PROBLEM: Pictures in the listing should not be copied. Reproduce, word for word, each line from the one holding "Ο φιλόσοφος των ταξιδιών Ματσούο Μπ..." through the final line.
--- START ---
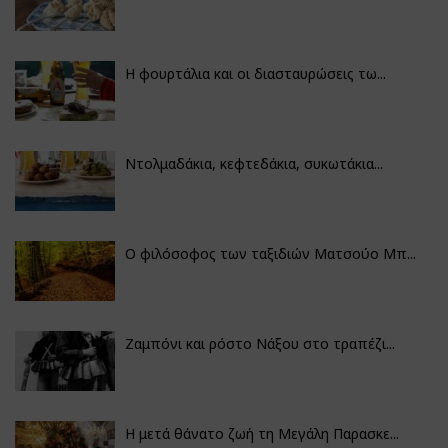
Η φουρτάλια και οι διασταυρώσεις τω...
Ντολμαδάκια, κεφτεδάκια, συκωτάκια...
Ο φιλόσοφος των ταξιδιών Ματσούο Μπ...
Ζαμπόνι και ρόστο Νάξου στο τραπέζι...
Η μετά θάνατο ζωή τη Μεγάλη Παρασκε...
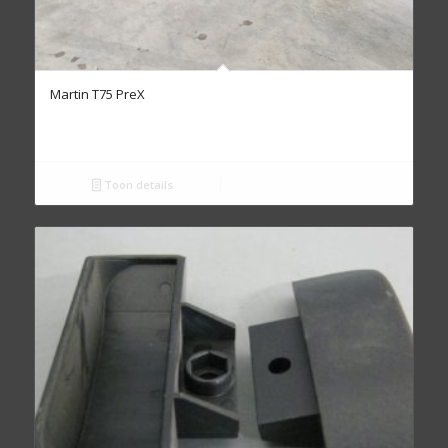
Martin T75 PreX
Toon details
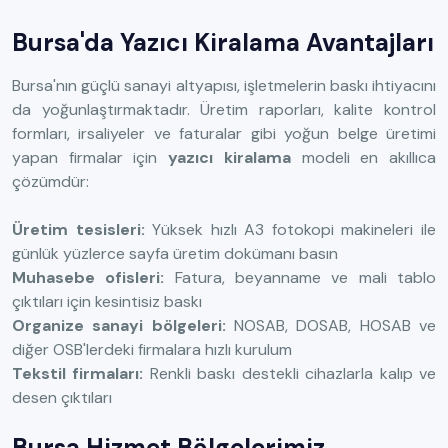
Bursa'da Yazıcı Kiralama Avantajları
Bursa'nın güçlü sanayi altyapısı, işletmelerin baskı ihtiyacını
da yoğunlaştırmaktadır. Üretim raporları, kalite kontrol
formları, irsaliyeler ve faturalar gibi yoğun belge üretimi
yapan firmalar için
yazıcı kiralama
modeli en akıllıca
çözümdür:
Üretim tesisleri:
Yüksek hızlı A3 fotokopi makineleri ile
günlük yüzlerce sayfa üretim dokümanı basın
Muhasebe ofisleri:
Fatura, beyanname ve mali tablo
çıktıları için kesintisiz baskı
Organize sanayi bölgeleri:
NOSAB, DOSAB, HOSAB ve
diğer OSB'lerdeki firmalara hızlı kurulum
Tekstil firmaları:
Renkli baskı destekli cihazlarla kalıp ve
desen çıktıları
--- END ---
SOLUTION FOR THIS PROBLEM:
Ο φιλόσοφος των ταξιδιών Ματσούο Μπ...
Ζαμπόνι και ρόστο Νάξου στο τραπέζι...
Η μετά θάνατο ζωή τη Μεγάλη Παρασκε...
Martin T75 PreX
Toon details
Bursa'da Yazıcı Kiralama Avantajları
Bursa'nın güçlü sanayi altyapısı, işletmelerin baskı ihtiyacını
da yoğunlaştırmaktadır. Üretim raporları, kalite kontrol
formları, irsaliyeler ve faturalar gibi yoğun belge üretimi
yapan firmalar için
yazıcı kiralama
modeli en akıllıca
çözümdür:
Üretim tesisleri:
Yüksek hızlı A3 fotokopi makineleri ile
günlük yüzlerce sayfa üretim dokümanı basın
Muhasebe ofisleri:
Fatura, beyanname ve mali tablo
çıktıları için kesintisiz baskı
Organize sanayi bölgeleri:
NOSAB, DOSAB, HOSAB ve
diğer OSB'lerdeki firmalara hızlı kurulum
Tekstil firmaları:
Renkli baskı destekli cihazlarla kalıp ve
desen çıktıları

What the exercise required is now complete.